DATA SECTION:
======
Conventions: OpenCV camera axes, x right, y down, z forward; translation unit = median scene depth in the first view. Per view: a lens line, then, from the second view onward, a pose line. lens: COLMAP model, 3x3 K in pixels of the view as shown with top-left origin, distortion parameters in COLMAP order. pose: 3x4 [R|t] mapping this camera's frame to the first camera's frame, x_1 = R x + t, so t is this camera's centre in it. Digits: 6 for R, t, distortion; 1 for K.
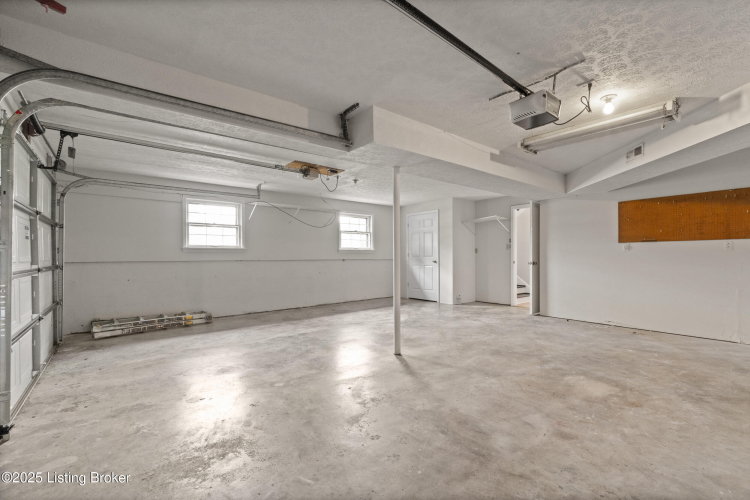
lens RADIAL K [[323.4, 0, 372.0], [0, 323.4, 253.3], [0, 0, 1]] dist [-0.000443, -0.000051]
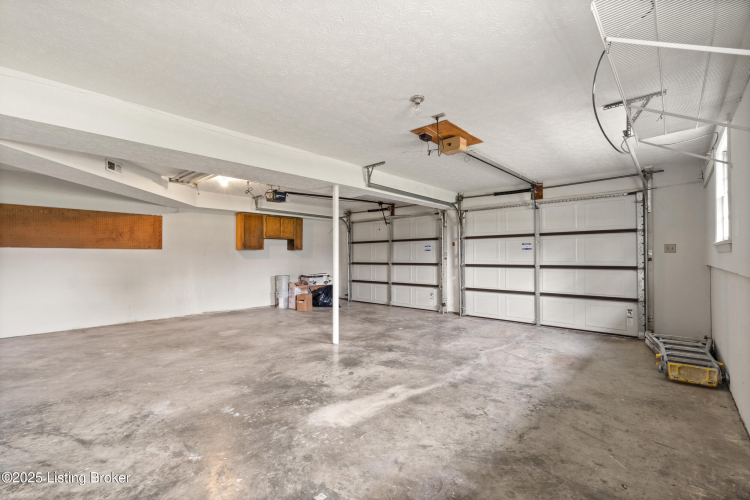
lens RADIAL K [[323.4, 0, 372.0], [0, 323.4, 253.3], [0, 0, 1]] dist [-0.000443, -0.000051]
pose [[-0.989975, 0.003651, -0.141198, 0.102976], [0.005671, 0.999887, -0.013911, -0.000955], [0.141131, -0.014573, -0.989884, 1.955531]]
======
THE PROBLEM: Collect every line of the material that contains the string "pose" and list those lines in the order they appear.

YOUR RESPONSE:
Conventions: OpenCV camera axes, x right, y down, z forward; translation unit = median scene depth in the first view. Per view: a lens line, then, from the second view onward, a pose line. lens: COLMAP model, 3x3 K in pixels of the view as shown with top-left origin, distortion parameters in COLMAP order. pose: 3x4 [R|t] mapping this camera's frame to the first camera's frame, x_1 = R x + t, so t is this camera's centre in it. Digits: 6 for R, t, distortion; 1 for K.
pose [[-0.989975, 0.003651, -0.141198, 0.102976], [0.005671, 0.999887, -0.013911, -0.000955], [0.141131, -0.014573, -0.989884, 1.955531]]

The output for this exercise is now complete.